• Required work:
Please convert everything from the start of the records down to the line containing "collector number: 6273" into a two-column CSV headed "field" and "value". Give one row per line with each entry in double quotes and any line breaks replaced by spaces.

• Records provided:
------------------------------------------------

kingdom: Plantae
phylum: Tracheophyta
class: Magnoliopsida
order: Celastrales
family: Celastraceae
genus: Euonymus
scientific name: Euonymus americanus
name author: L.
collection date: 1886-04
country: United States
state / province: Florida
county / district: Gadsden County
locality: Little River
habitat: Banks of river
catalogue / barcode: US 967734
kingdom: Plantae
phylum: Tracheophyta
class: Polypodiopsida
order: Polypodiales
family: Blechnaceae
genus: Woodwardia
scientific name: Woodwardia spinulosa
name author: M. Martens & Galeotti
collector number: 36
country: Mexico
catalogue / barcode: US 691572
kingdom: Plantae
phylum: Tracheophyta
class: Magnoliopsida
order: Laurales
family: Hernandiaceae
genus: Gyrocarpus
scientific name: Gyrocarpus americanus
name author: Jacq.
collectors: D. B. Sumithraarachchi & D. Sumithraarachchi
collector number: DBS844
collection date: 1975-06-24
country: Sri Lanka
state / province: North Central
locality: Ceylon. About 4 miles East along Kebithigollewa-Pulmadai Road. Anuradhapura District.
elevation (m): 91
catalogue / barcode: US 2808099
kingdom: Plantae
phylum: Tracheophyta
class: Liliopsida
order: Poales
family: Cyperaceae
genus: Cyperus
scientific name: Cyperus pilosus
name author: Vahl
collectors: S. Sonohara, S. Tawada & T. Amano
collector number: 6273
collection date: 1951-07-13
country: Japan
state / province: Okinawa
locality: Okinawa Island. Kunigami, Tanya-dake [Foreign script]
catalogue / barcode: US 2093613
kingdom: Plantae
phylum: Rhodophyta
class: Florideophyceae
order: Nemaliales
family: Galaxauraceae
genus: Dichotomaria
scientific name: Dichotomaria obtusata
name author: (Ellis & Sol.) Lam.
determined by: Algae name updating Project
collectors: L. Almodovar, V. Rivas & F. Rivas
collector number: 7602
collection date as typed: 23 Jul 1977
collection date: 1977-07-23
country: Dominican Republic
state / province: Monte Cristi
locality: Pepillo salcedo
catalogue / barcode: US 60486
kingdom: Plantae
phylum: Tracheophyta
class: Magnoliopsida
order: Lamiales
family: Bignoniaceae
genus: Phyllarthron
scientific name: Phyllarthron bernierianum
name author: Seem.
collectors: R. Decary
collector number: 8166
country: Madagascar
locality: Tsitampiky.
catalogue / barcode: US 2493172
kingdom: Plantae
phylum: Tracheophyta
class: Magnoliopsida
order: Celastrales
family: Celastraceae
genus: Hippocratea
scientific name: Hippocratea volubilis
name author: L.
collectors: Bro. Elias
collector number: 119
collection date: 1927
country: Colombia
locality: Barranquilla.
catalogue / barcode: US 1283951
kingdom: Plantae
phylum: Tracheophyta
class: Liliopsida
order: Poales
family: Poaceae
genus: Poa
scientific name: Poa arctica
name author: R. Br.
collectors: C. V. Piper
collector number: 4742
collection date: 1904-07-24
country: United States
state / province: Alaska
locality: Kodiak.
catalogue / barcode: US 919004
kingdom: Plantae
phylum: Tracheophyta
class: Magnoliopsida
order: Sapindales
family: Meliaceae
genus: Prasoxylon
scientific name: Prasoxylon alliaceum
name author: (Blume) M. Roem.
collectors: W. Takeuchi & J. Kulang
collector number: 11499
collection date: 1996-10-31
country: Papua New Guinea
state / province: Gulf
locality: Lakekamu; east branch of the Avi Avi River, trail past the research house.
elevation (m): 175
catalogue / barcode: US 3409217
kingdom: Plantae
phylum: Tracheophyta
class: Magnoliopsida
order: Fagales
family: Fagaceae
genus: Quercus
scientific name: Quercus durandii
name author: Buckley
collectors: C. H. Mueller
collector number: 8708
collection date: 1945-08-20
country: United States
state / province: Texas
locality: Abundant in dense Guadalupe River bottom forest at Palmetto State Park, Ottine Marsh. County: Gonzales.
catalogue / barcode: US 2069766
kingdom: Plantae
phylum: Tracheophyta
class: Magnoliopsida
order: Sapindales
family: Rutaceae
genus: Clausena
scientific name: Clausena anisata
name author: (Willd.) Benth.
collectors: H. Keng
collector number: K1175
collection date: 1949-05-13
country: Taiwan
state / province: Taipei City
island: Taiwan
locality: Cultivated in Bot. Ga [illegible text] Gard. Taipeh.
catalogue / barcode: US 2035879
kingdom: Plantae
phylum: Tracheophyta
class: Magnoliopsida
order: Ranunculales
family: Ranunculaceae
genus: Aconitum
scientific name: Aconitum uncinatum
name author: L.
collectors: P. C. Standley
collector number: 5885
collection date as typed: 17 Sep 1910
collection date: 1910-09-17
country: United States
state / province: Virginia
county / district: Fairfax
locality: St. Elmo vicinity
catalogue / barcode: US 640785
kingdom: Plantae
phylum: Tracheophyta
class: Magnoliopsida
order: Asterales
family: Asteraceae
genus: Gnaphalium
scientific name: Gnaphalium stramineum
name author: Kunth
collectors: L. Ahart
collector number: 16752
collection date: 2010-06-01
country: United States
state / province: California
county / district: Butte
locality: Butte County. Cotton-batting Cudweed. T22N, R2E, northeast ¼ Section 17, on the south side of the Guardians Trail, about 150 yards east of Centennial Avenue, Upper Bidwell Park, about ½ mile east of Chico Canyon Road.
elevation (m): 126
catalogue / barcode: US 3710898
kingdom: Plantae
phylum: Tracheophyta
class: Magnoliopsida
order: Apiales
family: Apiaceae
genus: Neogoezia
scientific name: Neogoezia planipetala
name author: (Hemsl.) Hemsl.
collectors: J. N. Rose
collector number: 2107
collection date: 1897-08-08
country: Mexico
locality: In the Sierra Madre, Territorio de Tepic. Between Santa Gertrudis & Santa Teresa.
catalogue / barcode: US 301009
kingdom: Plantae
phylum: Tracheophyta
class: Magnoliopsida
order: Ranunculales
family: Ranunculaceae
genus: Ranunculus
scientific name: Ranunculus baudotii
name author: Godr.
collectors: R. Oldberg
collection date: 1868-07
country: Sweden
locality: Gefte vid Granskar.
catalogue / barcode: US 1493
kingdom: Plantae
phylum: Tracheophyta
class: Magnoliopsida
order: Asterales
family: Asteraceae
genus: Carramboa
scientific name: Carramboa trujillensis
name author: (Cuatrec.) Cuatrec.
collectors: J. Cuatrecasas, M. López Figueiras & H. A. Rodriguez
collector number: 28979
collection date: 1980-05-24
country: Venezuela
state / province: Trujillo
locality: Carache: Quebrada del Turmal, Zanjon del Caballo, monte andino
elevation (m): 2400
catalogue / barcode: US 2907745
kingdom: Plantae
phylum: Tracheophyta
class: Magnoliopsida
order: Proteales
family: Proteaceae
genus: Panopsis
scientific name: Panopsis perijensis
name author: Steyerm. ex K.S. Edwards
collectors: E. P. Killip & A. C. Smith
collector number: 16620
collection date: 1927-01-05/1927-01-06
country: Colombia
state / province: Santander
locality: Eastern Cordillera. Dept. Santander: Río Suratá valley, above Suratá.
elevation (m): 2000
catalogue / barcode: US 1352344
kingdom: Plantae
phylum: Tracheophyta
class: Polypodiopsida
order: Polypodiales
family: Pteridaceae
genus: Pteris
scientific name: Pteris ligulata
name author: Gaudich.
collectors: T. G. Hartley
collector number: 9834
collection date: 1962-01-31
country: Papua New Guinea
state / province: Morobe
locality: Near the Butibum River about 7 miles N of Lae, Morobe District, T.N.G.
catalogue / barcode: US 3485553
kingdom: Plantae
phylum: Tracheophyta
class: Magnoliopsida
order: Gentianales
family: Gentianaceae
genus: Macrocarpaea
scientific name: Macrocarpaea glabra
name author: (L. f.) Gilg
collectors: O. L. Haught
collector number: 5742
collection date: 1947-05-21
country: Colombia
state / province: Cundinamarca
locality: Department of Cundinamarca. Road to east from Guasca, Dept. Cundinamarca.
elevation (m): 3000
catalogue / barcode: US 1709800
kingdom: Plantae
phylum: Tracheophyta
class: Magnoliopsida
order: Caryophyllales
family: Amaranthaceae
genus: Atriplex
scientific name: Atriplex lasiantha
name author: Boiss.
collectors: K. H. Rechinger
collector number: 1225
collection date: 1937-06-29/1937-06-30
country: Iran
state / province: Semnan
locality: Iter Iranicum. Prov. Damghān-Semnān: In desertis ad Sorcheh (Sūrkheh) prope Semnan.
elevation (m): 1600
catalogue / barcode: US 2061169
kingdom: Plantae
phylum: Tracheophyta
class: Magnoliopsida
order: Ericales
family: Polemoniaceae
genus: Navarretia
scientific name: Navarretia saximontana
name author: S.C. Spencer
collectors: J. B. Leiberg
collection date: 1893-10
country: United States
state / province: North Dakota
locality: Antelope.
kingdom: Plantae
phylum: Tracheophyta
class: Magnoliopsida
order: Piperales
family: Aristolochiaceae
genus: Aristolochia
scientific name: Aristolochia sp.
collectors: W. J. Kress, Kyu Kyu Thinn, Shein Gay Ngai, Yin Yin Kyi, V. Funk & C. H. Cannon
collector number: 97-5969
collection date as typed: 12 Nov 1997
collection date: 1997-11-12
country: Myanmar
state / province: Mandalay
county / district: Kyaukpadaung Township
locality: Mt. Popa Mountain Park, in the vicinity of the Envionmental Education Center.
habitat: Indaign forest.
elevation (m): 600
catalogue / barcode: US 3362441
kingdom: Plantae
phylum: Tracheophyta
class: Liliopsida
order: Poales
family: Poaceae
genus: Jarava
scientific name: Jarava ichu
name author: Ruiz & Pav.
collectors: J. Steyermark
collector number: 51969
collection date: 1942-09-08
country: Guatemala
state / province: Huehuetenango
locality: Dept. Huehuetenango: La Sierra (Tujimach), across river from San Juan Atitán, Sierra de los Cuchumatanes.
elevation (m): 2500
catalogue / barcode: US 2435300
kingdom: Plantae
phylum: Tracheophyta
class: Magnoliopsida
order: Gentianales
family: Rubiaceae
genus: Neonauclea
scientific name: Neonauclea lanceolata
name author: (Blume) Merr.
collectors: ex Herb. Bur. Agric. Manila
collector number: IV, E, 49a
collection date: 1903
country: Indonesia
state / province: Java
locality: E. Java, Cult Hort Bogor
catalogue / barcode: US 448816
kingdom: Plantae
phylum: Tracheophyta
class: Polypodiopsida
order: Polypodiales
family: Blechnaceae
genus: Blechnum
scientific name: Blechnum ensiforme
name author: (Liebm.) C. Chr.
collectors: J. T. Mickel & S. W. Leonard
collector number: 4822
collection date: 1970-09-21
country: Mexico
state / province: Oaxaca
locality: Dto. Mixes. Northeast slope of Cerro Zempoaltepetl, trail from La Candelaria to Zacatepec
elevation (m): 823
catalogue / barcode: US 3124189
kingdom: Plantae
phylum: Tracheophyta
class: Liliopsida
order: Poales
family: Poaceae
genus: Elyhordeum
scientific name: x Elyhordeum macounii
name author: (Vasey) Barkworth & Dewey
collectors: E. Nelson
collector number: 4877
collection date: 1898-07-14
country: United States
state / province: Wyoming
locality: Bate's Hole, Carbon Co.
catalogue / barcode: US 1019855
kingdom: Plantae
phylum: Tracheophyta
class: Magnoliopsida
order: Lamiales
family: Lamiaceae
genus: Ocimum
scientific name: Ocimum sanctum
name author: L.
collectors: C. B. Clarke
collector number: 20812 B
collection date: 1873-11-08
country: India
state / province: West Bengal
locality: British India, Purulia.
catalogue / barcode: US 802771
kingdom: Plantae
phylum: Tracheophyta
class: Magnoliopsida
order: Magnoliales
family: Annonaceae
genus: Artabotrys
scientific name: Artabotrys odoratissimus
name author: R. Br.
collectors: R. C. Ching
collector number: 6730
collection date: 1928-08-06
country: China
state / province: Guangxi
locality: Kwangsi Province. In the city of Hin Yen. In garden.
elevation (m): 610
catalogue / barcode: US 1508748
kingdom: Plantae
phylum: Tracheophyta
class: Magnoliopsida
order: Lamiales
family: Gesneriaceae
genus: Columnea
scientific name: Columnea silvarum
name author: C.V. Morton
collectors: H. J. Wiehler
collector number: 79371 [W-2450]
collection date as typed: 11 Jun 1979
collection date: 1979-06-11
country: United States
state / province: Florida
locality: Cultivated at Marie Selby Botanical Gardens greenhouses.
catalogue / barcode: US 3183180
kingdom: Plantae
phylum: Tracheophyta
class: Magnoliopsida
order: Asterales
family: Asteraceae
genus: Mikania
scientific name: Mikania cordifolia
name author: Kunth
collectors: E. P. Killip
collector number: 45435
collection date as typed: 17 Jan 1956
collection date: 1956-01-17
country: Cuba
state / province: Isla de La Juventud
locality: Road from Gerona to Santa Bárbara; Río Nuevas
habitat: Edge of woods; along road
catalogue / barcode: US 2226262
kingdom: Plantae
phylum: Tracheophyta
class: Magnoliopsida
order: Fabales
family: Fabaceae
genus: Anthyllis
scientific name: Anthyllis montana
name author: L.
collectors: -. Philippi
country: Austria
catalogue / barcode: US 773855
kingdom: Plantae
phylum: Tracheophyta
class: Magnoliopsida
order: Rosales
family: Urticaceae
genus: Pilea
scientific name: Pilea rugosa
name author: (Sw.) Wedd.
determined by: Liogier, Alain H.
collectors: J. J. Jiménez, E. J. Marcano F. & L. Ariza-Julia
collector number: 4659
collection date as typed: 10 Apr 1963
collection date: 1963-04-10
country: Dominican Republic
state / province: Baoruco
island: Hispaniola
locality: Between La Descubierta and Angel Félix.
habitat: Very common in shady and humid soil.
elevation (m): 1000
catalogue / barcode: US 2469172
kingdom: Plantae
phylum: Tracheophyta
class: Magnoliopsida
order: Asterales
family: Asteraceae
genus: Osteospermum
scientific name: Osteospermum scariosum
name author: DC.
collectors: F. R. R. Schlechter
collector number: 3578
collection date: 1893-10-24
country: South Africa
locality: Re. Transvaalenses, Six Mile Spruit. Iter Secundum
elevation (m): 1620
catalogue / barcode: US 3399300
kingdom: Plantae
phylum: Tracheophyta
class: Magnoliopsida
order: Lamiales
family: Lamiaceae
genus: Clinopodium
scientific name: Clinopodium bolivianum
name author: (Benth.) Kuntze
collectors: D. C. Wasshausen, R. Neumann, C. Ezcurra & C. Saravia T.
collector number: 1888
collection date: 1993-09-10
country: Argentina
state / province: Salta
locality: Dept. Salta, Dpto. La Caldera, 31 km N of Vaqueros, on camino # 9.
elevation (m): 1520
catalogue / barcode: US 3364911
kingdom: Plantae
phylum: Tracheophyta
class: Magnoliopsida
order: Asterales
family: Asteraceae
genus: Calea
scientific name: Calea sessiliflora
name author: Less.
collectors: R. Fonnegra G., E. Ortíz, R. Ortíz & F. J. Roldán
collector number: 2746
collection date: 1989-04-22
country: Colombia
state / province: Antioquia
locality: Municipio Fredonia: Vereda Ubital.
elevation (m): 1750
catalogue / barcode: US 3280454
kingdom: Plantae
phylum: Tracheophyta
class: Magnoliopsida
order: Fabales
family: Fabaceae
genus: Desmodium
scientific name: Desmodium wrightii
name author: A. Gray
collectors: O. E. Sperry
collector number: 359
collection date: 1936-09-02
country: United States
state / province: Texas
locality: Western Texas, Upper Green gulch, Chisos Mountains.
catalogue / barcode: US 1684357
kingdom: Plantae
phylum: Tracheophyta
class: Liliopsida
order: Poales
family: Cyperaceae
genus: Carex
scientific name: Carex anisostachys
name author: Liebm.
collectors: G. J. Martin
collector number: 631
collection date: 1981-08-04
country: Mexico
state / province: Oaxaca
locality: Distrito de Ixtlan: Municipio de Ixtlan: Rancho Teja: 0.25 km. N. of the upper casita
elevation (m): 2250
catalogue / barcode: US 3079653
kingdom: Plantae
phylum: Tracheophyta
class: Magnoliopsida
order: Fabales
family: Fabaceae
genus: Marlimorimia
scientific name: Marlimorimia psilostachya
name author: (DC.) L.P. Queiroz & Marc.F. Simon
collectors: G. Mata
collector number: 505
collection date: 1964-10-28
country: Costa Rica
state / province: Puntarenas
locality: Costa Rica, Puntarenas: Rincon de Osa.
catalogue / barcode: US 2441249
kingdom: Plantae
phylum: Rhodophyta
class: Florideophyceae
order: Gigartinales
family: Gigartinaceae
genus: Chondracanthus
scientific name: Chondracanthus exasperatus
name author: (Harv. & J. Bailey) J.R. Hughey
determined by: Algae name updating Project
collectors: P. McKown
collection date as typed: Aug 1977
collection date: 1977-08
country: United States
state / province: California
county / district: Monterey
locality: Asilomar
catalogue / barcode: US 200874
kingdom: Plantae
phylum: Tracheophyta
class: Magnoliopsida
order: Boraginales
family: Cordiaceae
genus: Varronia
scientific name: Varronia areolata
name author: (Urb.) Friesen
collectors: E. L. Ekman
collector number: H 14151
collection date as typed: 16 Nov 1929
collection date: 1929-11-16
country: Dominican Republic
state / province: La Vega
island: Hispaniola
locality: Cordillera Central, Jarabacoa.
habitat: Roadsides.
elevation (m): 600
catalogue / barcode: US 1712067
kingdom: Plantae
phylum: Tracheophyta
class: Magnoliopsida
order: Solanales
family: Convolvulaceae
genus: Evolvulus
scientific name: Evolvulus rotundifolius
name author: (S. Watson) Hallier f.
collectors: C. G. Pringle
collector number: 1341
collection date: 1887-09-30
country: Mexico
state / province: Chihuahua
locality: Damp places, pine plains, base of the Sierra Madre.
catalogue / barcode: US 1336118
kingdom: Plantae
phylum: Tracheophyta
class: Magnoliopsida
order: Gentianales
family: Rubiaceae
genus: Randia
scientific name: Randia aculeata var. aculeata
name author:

------------------------------------------------

• Correct result:
field,value
"kingdom:","Plantae"
"phylum:","Tracheophyta"
"class:","Magnoliopsida"
"order:","Celastrales"
"family:","Celastraceae"
"genus:","Euonymus"
"scientific name:","Euonymus americanus"
"name author:","L."
"collection date:","1886-04"
"country:","United States"
"state / province:","Florida"
"county / district:","Gadsden County"
"locality:","Little River"
"habitat:","Banks of river"
"catalogue / barcode:","US 967734"
"kingdom:","Plantae"
"phylum:","Tracheophyta"
"class:","Polypodiopsida"
"order:","Polypodiales"
"family:","Blechnaceae"
"genus:","Woodwardia"
"scientific name:","Woodwardia spinulosa"
"name author:","M. Martens & Galeotti"
"collector number:","36"
"country:","Mexico"
"catalogue / barcode:","US 691572"
"kingdom:","Plantae"
"phylum:","Tracheophyta"
"class:","Magnoliopsida"
"order:","Laurales"
"family:","Hernandiaceae"
"genus:","Gyrocarpus"
"scientific name:","Gyrocarpus americanus"
"name author:","Jacq."
"collectors:","D. B. Sumithraarachchi & D. Sumithraarachchi"
"collector number:","DBS844"
"collection date:","1975-06-24"
"country:","Sri Lanka"
"state / province:","North Central"
"locality:","Ceylon. About 4 miles East along Kebithigollewa-Pulmadai Road. Anuradhapura District."
"elevation (m):","91"
"catalogue / barcode:","US 2808099"
"kingdom:","Plantae"
"phylum:","Tracheophyta"
"class:","Liliopsida"
"order:","Poales"
"family:","Cyperaceae"
"genus:","Cyperus"
"scientific name:","Cyperus pilosus"
"name author:","Vahl"
"collectors:","S. Sonohara, S. Tawada & T. Amano"
"collector number:","6273"